We need to create a new functon that takes a sequence and produces a value, just like reduce.

template staticFold(alias Func, alias B, Ts...){
  static if(Ts.length == 0){
    alias staticFold = B;
  }
  else{
    alias staticFold = staticFold!(Func, Func!(B,Ts[0]), Ts[1..$]);
  }
}

Personally I think that the [1..$] is rather elegant and will simplify the code greatly compared to C++ where you have to great another template.

It can be used like this:

template Sum(alias A, alias B){
  alias Sum = AliasSeq!(A + B);
}
template SumIntFloatV2(Ts...){
  alias IntSum   = staticFold!(Sum, 0, Filter!(Is!int.SameAs, Ts));
  alias FloatSum = staticFold!(Sum, 0.0f, Filter!(Is!float.SameAs, Ts));
}
void main()
{
  alias IntFloat = SumIntFloatV2!(1, 2.0f, 3, 4.0f, 5.0f, 6, 7);
  writeln(IntFloat.IntSum);
  writeln(IntFloat.FloatSum);
}

This doesn't look so bad either, but there are also a few problems. First, we have to write our Sum function as a template and the second problem is that we can only use this at compile time.

But one of D's features is to be able to evaluate almost any function at compile time so it should be possible to create a function that works at compile time as well as at run time.

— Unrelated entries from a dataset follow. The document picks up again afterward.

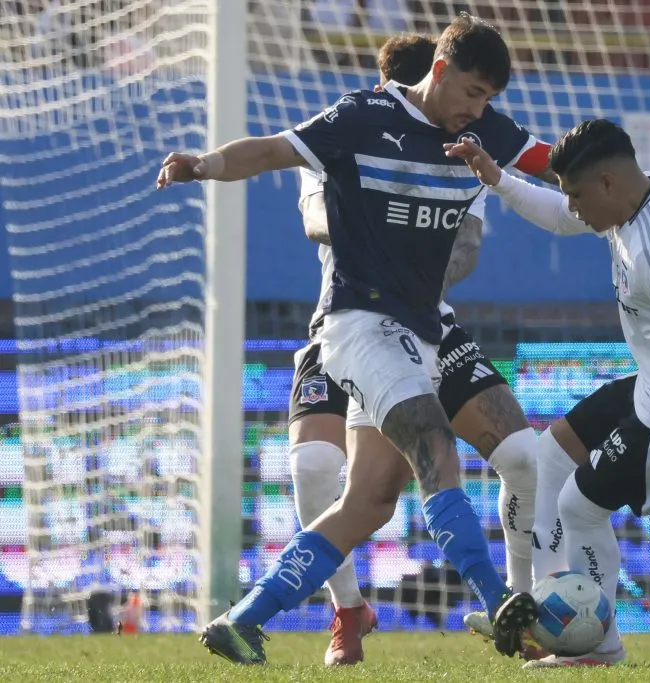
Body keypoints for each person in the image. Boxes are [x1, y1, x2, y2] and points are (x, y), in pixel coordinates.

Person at [157, 13, 543, 663]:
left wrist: (645, 195)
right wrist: (205, 163)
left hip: (420, 333)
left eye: (488, 99)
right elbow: (273, 150)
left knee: (368, 501)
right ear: (440, 70)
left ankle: (243, 619)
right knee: (433, 446)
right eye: (473, 92)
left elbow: (552, 162)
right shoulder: (361, 117)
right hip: (358, 326)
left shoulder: (481, 133)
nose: (478, 109)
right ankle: (499, 596)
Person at [444, 119, 650, 667]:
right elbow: (560, 216)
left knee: (580, 508)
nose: (573, 208)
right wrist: (498, 179)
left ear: (608, 182)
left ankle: (597, 645)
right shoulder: (639, 197)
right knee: (549, 456)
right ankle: (540, 612)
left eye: (577, 195)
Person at [289, 33, 538, 666]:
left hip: (427, 326)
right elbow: (315, 220)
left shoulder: (461, 146)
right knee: (314, 468)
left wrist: (411, 282)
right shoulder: (344, 130)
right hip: (343, 322)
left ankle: (520, 603)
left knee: (522, 456)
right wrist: (379, 227)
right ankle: (348, 608)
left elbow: (467, 248)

This led to me ask a question on StackOverflow.

struct Answer {
        int IntSum = 0;
        float FloatSum = 0.0;
}
Answer SumIntFloatV4(Ts...)(Ts ts) {
        Answer a;
        foreach(t; ts) {
                static if(is(typeof(t) == int))
                        a.IntSum += t;
                else static if(is(typeof(t) == float))
                        a.FloatSum += t;
        }

        return a;
}

void main() {
        // compile time
        pragma(msg, SumIntFloatV4(1,1.0,2,3,2.0,3.0));
        pragma(msg, SumIntFloatV4(1,1,2,3,1.0,2.0));
        // runtime
        import std.stdio;
        writeln(SumIntFloatV4(1,1.0,2,3,2.0,3.0));
        writeln(SumIntFloatV4(1,1,2,3,1.0,2.0));
}

I knew before hand that I could do it like this but in my opinion this looks much worse compared to version 1 and 2. I really wanted to reuse staticFold in my run time version but it didn't seem possible and I almost quit.

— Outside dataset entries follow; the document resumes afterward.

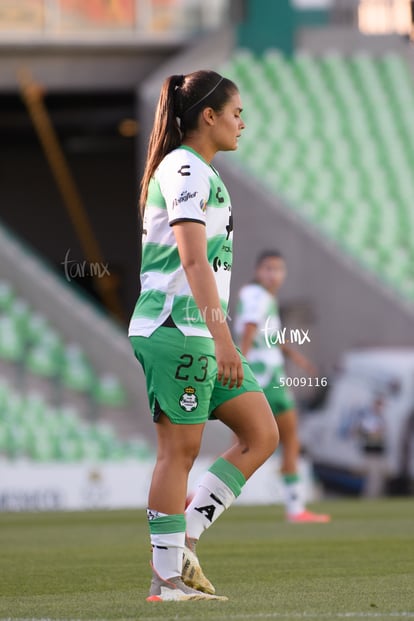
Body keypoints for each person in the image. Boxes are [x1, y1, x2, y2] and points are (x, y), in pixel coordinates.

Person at [128, 70, 279, 602]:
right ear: (208, 116)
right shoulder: (185, 168)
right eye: (236, 112)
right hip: (178, 328)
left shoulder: (200, 170)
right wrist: (221, 338)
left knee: (261, 433)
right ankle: (166, 581)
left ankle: (184, 542)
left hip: (204, 331)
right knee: (179, 452)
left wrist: (223, 339)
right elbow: (191, 258)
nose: (243, 122)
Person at [234, 250, 330, 523]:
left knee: (241, 444)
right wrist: (240, 362)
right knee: (290, 439)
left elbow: (269, 335)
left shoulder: (260, 297)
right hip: (267, 379)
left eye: (278, 269)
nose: (273, 274)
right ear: (257, 270)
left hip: (259, 377)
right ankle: (295, 508)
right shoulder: (257, 296)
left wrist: (297, 357)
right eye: (268, 268)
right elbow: (250, 329)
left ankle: (197, 497)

Luckily I went back to the drawing board and redefined what my goal was.

Goal: Generate an efficient function at compile time that can be called at run/compile time.

With a much better defined goal I was able to create a new version of staticFold.

B fold(F, B, Ts...)(F f, B init, Ts ts){
  static if(ts.length == 0){
    return init;
  }
  else{
    return fold(f, f(init, ts[0]), ts[1..$]);
  }
}
Tuple!(int, float) sumIntFloatV3(Ts...)(Ts ts){
  int intSum = fold((int a, int b) => a + b
                   ,0, Filter!(Is!int.SameAs, ts));
  float floatSum = fold((float a, float b) => a + b
                   ,0.0f, Filter!(Is!float.SameAs, ts));
  return tuple(intSum, floatSum);
}
void main()
{
  writeln(sumIntFloatV3(1, 2.0f, 3, 4.0f, 5.0f, 6, 7));
}

The nice thing about fold is that it can be called with almost anything.

void main()
{
  writeln(sumIntFloatV3(AliasSeq!(1, 2.0f, 3.0f)));
  auto t = tuple(1, 2, 3, 4.0f, 5.0f);
  writeln(sumIntFloatV3(t.expand));
  int i = 5;
  int i2 = 10;
  float f = 5.0f;
  float f2 = 10.0f;
  writeln(sumIntFloatV3(i, f, i2, f2));
}

I have experimented a lot metaprogramming in various languages. For example macros, AST manipulation, two phase compilation with substitution and I think that template metaprogramming in D is rather elegant.